Exercise:
For each line of the data below that contains "ottoman", return that line.

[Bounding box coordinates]

╔══

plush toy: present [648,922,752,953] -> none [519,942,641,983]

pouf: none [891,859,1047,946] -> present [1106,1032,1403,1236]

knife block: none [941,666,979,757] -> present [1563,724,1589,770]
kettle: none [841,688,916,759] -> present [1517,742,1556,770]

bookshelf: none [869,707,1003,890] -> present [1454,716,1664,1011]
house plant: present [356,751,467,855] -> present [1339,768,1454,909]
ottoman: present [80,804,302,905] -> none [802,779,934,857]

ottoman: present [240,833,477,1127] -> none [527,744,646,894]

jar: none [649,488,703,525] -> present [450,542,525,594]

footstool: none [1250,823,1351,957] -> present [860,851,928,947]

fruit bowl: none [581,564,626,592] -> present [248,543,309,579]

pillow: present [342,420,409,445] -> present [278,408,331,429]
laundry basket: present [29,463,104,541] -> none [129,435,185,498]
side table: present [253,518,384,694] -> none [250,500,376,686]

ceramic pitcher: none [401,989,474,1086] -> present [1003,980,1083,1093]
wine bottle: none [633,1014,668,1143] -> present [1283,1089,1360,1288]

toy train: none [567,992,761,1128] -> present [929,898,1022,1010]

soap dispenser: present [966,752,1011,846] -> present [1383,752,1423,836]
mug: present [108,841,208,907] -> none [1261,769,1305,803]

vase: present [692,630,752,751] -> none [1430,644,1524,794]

╚══

Result:
ottoman: present [80,804,302,905] -> none [802,779,934,857]
ottoman: present [240,833,477,1127] -> none [527,744,646,894]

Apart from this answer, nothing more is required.